If you and your spouse are using assisted reproduction to conceive and only one of you has a genetic connection to the child (for example, if you used an egg donor or sperm donor), will you both have full legal parental rights, recognized by all states? The simple answer is "no".

Laws surrounding legal parentage are incredibly complex. This is, in large part, because parental rights come from state laws which vary widely from state to state. And this complexity is compounded by advances in assisted reproduction that always seem to outpace the legal system.

Given this complexity, it is understandable many non-lawyers (and even many lawyers) mistakenly believe that any child born during a marriage will be considered the legal child of both spouses in all states.

Mistake #1: Relying on a Birth Certificate

Many people take comfort when a non-genetic parent’s name appears on a child’s original birth certificate. Many states, including Pennsylvania, will issue an original birth certificate in this way, based on how the birth mother completes the forms at the hospital when the baby is born. But a birth certificate is not proof of legal parentage. A birth certificate is an administrative record of what a birth mother reports at the time of a child’s birth. It can be changed or amended if the information is determined to be incorrect in the future. For example, if, through DNA testing, her husband (or wife in the case of a same-sex marriage) is found not to have a genetic connection to the child, that person’s name can be taken off the birth certificate.

Mistake #2: Relying on the Marital Presumption

Many people are also under the mistaken belief that both spouses are the legal parents of any child born during a marriage. While some states recognize a “marital presumption” that a non-genetically related spouse is a legal parent to a child, other states do not have this presumption or do not apply it to children conceived through assisted reproduction. And even if a state does recognize a “marital presumption,” it is just that – a presumption. In the law a "presumption" is a legal assumption that can be challenged with evidence that disproves the assumption.

Under Pennsylvania law there is a marital presumption that a child born during a marriage is the child of both spouses. However, the presumption may be challenged when a relationship is no longer intact or if proof is presented that one of the parents does not have genetic connection to the child. This evidence can take the form of a DNA test or evidence that a spouse was not physically capable of contributing genetic material to create the child.  Because there has not yet been a published appellate court decision in the context of same-sex spouses, or a decision dealing with parental rights regarding a child conceived through assisted reproduction, it remains to be seen if Pennsylvania courts will even apply the presumption in these situations.

PROBLEMS TO WORK ON:
• A. In the passage on legal parentage, rewrite the paragraph beginning "Many people take comfort when a non-genetic parent's name appears" as a short bulleted list that keeps its main facts.
• B. Return the part of the passage on legal parentage that opens with the words "Many people take" and closes with "the birth certificate.", copied without changes.

Collected data entries:
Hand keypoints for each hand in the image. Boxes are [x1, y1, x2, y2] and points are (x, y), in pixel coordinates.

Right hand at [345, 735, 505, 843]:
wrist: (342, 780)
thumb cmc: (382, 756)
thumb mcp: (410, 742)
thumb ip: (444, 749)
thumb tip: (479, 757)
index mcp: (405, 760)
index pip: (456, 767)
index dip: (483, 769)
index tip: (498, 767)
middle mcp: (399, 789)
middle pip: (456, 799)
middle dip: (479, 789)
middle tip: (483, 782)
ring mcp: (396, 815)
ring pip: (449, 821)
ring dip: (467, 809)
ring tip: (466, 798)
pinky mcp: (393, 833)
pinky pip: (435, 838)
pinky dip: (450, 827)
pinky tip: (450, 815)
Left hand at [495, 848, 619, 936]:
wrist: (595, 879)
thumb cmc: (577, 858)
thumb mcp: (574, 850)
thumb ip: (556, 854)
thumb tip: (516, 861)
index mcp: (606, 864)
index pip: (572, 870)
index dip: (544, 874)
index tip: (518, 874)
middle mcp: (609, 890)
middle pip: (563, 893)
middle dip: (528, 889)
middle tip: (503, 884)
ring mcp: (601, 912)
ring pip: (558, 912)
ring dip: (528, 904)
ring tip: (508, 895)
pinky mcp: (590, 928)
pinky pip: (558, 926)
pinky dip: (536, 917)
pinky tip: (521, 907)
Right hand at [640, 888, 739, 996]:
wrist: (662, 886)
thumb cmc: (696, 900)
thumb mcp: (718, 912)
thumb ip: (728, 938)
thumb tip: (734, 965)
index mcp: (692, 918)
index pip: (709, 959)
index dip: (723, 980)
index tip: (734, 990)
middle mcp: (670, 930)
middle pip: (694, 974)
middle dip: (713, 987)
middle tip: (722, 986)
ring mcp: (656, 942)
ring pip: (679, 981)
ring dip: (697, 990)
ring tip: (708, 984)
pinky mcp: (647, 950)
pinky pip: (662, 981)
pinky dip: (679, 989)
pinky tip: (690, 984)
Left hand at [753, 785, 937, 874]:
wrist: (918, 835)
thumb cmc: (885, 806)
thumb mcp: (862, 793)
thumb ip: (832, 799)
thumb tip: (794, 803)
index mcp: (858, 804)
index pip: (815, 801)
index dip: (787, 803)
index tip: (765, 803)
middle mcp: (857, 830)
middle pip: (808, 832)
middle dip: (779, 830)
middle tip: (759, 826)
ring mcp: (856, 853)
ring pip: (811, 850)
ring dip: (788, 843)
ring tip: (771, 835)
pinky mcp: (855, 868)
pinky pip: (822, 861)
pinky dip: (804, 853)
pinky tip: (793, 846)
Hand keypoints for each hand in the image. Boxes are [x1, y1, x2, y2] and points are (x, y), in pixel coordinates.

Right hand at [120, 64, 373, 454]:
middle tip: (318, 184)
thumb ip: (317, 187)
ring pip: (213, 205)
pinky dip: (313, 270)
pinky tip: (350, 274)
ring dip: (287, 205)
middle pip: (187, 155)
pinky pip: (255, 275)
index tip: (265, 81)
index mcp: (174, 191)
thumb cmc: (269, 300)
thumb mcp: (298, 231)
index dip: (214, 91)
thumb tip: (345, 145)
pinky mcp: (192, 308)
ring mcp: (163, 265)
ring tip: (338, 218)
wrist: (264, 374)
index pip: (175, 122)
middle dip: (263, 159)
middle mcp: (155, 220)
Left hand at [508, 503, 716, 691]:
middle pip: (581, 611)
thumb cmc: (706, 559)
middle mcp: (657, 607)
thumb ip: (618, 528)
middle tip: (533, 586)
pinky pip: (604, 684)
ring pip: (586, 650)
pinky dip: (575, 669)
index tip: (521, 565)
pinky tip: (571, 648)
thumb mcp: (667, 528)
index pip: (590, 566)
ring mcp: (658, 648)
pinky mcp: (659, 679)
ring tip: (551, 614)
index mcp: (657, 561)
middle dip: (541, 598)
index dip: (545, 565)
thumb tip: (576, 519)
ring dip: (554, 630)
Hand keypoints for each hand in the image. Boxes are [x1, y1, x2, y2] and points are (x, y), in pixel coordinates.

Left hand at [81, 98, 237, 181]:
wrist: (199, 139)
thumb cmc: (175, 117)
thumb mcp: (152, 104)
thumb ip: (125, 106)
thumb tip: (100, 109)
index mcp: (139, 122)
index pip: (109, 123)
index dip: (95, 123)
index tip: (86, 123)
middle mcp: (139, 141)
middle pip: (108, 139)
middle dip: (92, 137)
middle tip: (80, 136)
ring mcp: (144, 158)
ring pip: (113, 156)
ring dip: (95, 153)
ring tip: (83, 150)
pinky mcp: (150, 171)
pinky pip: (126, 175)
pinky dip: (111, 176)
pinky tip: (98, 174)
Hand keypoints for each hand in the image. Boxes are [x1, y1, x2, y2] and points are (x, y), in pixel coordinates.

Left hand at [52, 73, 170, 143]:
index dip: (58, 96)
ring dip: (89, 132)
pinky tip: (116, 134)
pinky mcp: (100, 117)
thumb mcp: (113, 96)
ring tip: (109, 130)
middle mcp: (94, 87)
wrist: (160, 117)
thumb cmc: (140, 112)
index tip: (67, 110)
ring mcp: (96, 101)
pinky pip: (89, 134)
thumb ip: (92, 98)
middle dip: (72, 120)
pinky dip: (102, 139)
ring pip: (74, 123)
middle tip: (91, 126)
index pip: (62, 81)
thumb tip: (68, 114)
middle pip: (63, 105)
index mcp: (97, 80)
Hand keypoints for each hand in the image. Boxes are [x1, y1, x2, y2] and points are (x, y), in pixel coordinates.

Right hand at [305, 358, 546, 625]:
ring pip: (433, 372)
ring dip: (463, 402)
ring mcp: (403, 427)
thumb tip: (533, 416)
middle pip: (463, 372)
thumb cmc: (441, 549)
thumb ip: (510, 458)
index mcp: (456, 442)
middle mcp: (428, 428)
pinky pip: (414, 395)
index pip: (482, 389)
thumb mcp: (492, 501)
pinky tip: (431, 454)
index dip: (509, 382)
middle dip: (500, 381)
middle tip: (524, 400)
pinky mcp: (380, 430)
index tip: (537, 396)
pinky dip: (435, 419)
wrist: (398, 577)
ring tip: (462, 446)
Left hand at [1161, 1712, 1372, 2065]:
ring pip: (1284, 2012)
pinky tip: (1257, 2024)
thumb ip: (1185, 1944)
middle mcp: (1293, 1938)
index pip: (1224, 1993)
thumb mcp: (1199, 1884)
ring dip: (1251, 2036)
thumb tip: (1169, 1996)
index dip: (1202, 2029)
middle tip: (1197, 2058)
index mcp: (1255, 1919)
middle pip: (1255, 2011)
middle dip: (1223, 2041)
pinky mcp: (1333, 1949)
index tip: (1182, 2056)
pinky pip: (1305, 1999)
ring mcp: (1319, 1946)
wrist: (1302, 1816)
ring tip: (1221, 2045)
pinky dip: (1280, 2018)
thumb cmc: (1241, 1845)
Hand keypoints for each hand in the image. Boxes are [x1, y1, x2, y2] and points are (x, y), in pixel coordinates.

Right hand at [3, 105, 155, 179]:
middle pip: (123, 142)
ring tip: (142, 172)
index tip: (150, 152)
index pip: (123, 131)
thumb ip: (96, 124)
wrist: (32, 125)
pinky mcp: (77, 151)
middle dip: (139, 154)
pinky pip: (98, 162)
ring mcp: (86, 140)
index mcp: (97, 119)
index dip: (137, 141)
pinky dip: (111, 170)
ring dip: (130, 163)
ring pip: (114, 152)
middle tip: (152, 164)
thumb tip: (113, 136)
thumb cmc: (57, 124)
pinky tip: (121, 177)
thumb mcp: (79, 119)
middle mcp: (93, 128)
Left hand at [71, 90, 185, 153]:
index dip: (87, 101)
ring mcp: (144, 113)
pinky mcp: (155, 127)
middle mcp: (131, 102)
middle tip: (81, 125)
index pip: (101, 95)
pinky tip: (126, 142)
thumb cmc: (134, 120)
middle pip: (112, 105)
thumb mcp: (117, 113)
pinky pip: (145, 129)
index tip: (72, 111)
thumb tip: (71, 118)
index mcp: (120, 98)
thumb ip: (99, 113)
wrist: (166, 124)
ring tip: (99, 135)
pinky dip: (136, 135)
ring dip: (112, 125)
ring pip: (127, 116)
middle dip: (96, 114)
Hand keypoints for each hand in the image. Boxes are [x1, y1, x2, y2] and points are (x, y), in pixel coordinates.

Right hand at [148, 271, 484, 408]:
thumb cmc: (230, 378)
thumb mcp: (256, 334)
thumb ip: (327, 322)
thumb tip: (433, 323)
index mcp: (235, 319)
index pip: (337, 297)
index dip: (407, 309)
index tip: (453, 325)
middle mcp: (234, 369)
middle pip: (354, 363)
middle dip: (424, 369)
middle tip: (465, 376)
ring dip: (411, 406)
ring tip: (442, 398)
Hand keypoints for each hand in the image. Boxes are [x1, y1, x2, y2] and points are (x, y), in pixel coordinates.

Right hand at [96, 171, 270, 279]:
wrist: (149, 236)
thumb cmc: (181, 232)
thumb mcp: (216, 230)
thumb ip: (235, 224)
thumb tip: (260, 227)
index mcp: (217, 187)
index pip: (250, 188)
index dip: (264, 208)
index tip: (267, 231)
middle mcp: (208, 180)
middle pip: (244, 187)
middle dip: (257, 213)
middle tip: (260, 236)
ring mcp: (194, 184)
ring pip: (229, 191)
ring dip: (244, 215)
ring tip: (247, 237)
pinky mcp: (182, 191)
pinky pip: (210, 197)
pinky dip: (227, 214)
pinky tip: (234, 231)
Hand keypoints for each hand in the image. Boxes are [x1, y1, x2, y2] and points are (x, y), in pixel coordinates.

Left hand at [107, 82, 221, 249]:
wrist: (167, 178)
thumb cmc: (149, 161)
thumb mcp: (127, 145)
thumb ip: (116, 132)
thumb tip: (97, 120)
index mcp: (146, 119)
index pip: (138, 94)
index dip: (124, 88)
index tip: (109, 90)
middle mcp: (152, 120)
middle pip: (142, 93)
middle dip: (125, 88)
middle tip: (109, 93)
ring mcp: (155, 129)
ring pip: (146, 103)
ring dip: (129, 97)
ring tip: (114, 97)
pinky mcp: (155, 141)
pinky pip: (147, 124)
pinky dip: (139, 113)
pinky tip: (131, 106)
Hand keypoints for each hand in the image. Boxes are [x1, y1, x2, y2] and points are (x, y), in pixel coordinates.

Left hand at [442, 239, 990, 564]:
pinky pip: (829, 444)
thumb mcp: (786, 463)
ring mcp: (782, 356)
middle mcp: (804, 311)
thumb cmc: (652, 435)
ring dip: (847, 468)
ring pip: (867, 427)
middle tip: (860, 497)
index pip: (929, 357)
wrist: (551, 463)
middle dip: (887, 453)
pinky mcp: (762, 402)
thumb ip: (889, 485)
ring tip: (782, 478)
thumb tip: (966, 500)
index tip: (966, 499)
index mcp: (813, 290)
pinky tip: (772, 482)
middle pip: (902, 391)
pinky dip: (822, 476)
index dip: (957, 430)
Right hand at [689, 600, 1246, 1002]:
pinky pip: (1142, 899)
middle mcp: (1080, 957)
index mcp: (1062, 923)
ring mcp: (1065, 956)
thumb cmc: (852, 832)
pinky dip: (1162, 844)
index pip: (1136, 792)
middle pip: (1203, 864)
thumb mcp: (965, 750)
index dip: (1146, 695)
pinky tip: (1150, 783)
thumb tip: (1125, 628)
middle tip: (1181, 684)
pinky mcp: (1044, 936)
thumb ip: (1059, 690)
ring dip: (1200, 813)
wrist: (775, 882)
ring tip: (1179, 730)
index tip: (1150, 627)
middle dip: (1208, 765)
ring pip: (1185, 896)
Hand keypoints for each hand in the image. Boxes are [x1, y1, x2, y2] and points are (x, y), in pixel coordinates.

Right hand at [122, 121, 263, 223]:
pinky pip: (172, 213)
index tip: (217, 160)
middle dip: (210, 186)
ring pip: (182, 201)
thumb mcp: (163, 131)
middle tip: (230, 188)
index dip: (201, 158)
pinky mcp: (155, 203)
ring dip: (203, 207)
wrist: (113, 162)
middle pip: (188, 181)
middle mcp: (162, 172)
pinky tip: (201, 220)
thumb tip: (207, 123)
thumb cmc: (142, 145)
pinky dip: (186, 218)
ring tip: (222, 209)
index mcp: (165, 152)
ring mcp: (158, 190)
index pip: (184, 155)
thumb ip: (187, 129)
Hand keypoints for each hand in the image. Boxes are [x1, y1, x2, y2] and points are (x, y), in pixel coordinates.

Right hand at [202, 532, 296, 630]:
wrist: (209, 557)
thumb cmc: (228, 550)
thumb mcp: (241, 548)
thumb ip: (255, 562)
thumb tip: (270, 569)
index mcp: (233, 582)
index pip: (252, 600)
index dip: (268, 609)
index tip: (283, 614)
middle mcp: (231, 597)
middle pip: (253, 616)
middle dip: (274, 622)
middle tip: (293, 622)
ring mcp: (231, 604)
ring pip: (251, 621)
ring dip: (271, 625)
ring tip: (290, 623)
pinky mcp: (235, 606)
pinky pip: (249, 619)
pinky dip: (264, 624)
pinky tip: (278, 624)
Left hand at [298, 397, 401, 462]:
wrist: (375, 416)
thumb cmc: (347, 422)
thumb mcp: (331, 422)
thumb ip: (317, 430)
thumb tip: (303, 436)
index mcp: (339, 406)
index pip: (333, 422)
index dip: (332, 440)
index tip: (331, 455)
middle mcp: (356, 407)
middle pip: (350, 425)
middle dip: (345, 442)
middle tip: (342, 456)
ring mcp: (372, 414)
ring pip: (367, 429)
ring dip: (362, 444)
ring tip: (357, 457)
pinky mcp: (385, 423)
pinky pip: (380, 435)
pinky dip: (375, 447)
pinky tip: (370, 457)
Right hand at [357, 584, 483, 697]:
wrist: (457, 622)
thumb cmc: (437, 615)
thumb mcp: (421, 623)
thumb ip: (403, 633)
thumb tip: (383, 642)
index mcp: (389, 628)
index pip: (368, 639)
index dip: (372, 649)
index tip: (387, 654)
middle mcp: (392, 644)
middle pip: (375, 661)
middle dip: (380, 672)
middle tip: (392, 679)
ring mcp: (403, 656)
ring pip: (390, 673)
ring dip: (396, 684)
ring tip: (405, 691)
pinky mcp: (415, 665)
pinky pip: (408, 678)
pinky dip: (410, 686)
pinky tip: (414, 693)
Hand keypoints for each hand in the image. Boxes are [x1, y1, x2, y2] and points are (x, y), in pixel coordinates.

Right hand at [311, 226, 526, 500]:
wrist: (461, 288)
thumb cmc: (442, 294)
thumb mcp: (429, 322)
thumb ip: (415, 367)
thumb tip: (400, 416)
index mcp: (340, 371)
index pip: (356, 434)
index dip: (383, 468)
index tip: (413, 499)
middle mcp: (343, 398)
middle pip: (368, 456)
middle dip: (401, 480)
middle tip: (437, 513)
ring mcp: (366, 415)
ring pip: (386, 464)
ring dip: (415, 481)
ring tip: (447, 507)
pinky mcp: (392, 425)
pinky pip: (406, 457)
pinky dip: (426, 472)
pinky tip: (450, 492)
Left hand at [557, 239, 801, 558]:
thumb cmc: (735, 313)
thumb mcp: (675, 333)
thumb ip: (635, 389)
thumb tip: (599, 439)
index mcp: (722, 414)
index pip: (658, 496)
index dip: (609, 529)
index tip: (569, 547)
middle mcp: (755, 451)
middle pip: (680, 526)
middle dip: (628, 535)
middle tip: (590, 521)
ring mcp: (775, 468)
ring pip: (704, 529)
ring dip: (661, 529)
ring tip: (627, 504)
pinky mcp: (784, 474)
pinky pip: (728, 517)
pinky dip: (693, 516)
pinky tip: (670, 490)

REPLIES:
• A.
- Many states, including Pennsylvania, may list a non-genetic parent on a child's original birth certificate, based on how the birth mother fills out the hospital forms.
- A birth certificate is not proof of legal parentage. It is an administrative record of what the birth mother reports at the birth.
- It can be changed or amended if the information is later found to be incorrect.
- For example, if DNA testing shows that her husband or wife has no genetic connection to the child, that person's name can be removed.

• B.
Many people take comfort when a non-genetic parent’s name appears on a child’s original birth certificate. Many states, including Pennsylvania, will issue an original birth certificate in this way, based on how the birth mother completes the forms at the hospital when the baby is born. But a birth certificate is not proof of legal parentage. A birth certificate is an administrative record of what a birth mother reports at the time of a child’s birth. It can be changed or amended if the information is determined to be incorrect in the future. For example, if, through DNA testing, her husband (or wife in the case of a same-sex marriage) is found not to have a genetic connection to the child, that person’s name can be taken off the birth certificate.